We Can Thank Harry Truman for TV Politics
Truman was the first president to regularly appear on television
On this day in 1948, Harry S. Truman was the first president to deliver the State of the Union address on live television. His report: “the state of the Union is good.”
The story of television and how Americans see the presidency is so linked that it’s difficult to pull apart the threads of technological progress in broadcasting, consumer interest in television and citizen interest in the president. That’s also true of radio and of the theater newsreels that preceded televised presidential appearances.
At a time when every household didn’t own a television, and radios were still a more common media, Truman’s administration pioneered a way of displaying the workings of government that has transformed American politics. Televising important moments in governing—such as the State of the Union—was part of this effort.
This year, President-Elect Donald J. Trump won’t give a State of the Union address, and neither will President Barack Obama. “The outgoing president does not typically give a speech,” writes Byron Tau for the Wall Street Journal, while the incoming president traditionally speaks in front of a joint session of Congress.
The reason for this? “It doesn’t really make a lot of sense for newly inaugurated presidents to deliver a State of the Union address after only having been in office for a few days,” writes Ethan Trex for Mental Floss.
In the past twenty-odd years, viewership for the State of the Union has been declining, writes Alvin Chang for Vox. Unlike debates, which have continued to have a larger number of viewers, he writes that people generally tune in to the State of the Union only if the president is going to talk about something big, like George W. Bush justifying the invasion of Iraq in 2003.
In 1948, it was all new. Only a few months before, in October 1947, Truman had delivered the first televised presidential address from the White House. Nearing the end of his term, the president was seeking every opportunity to spread his message.
Truman won the 1948 election, but historian and economist Zachary Karabell, writing about the 1948 Democratic convention, notes that something had changed since the last electoral cycle. Although the cameras that filmed the convention were for the most part inconspicuous, and only around 10 million people in a country of more than 125 million tuned in, it was a shift that would lead to other shifts. “After 1948, the political process changed to meet the demands of television,” he writes.
He wasn’t the first president to appear on television, Andrew Glass writes for Politico: that was Franklin Delano Roosevelt, who broadcast from the New York World’s Fair in 1939.
FDR’s appearance was limited, though. His speech opening the fairgrounds was seen only “on receivers at the fairgrounds and at Radio City Music Hall, in midtown Manhattan,” Glass writes.
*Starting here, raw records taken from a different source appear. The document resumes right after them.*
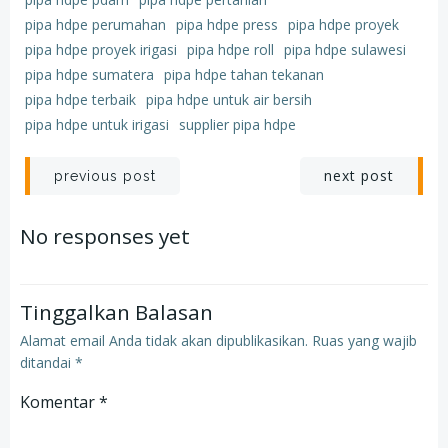
pipa hdpe perumahan
pipa hdpe press
pipa hdpe proyek
pipa hdpe proyek irigasi
pipa hdpe roll
pipa hdpe sulawesi
pipa hdpe sumatera
pipa hdpe tahan tekanan
pipa hdpe terbaik
pipa hdpe untuk air bersih
pipa hdpe untuk irigasi
supplier pipa hdpe
Post
Post
next post
previous post
navigation
navigation
No responses yet
Tinggalkan Balasan
Alamat email Anda tidak akan dipublikasikan.
Ruas yang wajib
ditandai
*
Komentar
*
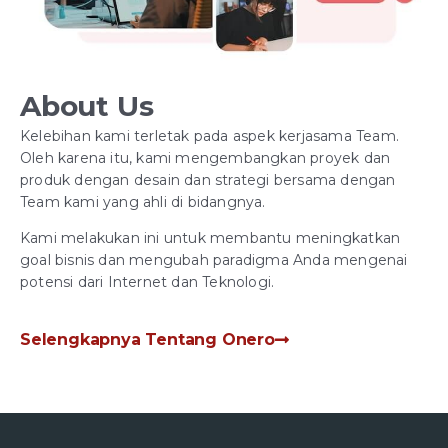
About Us
Kelebihan kami terletak pada aspek kerjasama Team.
Oleh karena itu, kami mengembangkan proyek dan
produk dengan desain dan strategi bersama dengan
Team kami yang ahli di bidangnya.
Kami melakukan ini untuk membantu meningkatkan
goal bisnis dan mengubah paradigma Anda mengenai
potensi dari Internet dan Teknologi.
Selengkapnya Tentang Onero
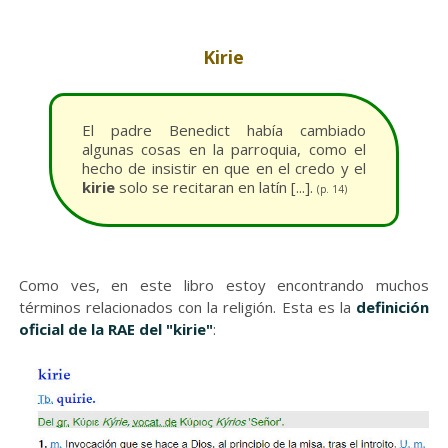
Kirie
El padre Benedict había cambiado
algunas cosas en la parroquia, como el
hecho de insistir en que en el credo y el
kirie
solo se recitaran en latín [...].
(p. 14)
Como ves, en este libro estoy encontrando muchos
términos relacionados con la religión. Esta es la
definición
oficial de la RAE del "kirie"
:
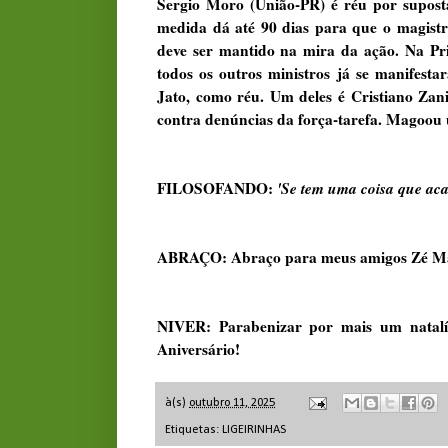
Sergio Moro (União-PR) é réu por supos
medida dá até 90 dias para que o magistra
deve ser mantido na mira da ação. Na Pr
todos os outros ministros já se manifes
Jato, como réu. Um deles é Cristiano Zani
contra denúncias da força-tarefa. Magoou 
FILOSOFANDO:
'Se tem uma coisa que aca
ABRAÇO: Abraço para meus amigos Zé Mar
NIVER: Parabenizar por mais um natalíc
Aniversário!
à(s)
outubro 11, 2025
Etiquetas:
LIGEIRINHAS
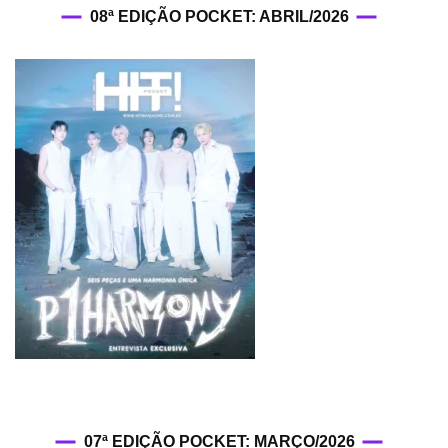
08ª EDIÇÃO POCKET: ABRIL/2026
07ª EDIÇÃO POCKET: MARÇO/2026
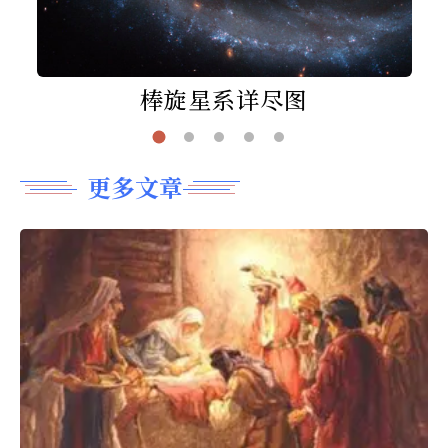
棒旋星系详尽图
更多文章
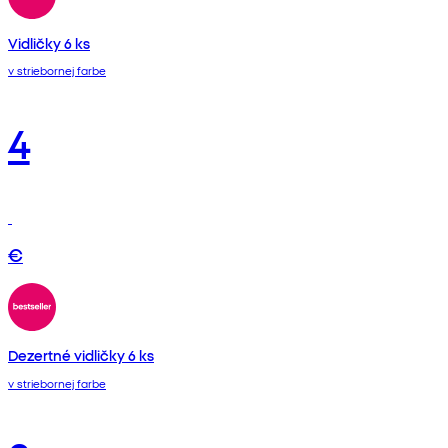
Vidličky 6 ks
v striebornej farbe
4
€
Dezertné vidličky 6 ks
v striebornej farbe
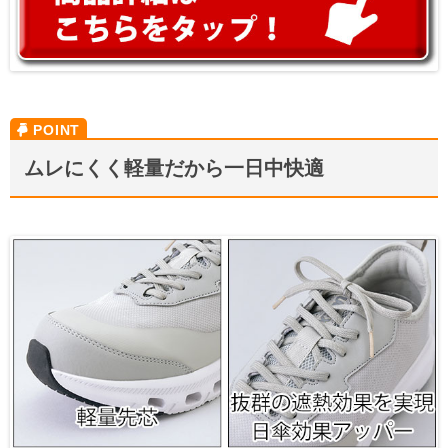
ムレにくく軽量だから一日中快適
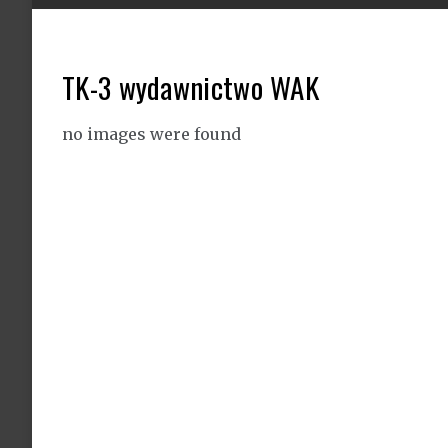
TK-3 wydawnictwo WAK
no images were found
Even a decade later, when Truman began appearing, the medium “was still in its infancy,” Glass reports. “There were only about 44,000 TV sets in U.S. homes, concentrated in a few cities, compared with some 40 million radios.” But it was growing fast: in 1951, Truman made the first presidential coast-to-coast broadcast, reaching 87 stations in 47 cities, writes History.com.
A more common way to encounter the president in film was on newsreels played at theaters. Truman had appeared in a number of these. In one of the most memorable, he told Americans about Hiroshima and the atomic bomb. But these newsreels didn’t have the immediacy of television, writes Franklin D. Mitchell, because they were often pre-recorded days in advance.
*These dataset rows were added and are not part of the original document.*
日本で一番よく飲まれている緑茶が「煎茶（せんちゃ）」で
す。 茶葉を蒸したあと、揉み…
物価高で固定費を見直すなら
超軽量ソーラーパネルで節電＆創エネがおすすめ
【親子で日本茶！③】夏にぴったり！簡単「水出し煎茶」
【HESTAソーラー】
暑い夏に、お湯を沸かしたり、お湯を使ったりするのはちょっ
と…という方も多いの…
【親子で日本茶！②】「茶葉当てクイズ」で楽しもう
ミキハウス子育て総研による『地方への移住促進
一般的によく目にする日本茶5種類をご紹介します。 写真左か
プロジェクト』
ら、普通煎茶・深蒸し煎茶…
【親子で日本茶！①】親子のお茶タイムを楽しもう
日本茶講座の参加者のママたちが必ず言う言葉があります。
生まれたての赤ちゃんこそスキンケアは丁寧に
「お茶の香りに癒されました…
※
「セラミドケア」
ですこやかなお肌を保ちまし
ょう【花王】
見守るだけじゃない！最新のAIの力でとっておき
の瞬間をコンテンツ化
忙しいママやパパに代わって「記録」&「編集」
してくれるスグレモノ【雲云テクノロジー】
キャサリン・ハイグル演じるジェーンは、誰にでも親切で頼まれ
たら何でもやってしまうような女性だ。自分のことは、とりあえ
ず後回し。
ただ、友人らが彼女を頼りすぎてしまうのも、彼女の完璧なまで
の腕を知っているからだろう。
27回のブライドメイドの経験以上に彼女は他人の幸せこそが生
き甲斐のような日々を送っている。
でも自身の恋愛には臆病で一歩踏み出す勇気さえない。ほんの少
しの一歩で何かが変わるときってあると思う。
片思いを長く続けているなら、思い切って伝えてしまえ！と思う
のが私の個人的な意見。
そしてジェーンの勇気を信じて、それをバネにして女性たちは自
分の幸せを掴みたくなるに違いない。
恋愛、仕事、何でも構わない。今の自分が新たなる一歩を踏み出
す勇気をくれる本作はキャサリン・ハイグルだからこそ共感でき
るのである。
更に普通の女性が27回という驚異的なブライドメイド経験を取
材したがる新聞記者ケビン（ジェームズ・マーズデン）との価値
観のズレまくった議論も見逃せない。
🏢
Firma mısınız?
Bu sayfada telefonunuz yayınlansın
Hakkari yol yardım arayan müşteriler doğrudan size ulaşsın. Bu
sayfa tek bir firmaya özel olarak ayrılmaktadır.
By the mid-1960s, when he was no longer president, Truman talked about his political career in a 26-episode show called Decisions: The Conflicts of Harry S. Truman.
The State of the Union didn’t become a primetime spectacle until more than 15 years after Truman’s first televised one, Trex writes. That tradition started in 1965, when Lyndon B. Johnson changed the timing of his address from the day to the evening.
“At the time, LBJ was trying to sell Americans on his civil rights reforms and Great Society plans,” he writes, “so he decided to give the address at night in order to reach the widest possible audience.”
His attempt worked, and ever since, State of the Union addresses have been delivered during primetime.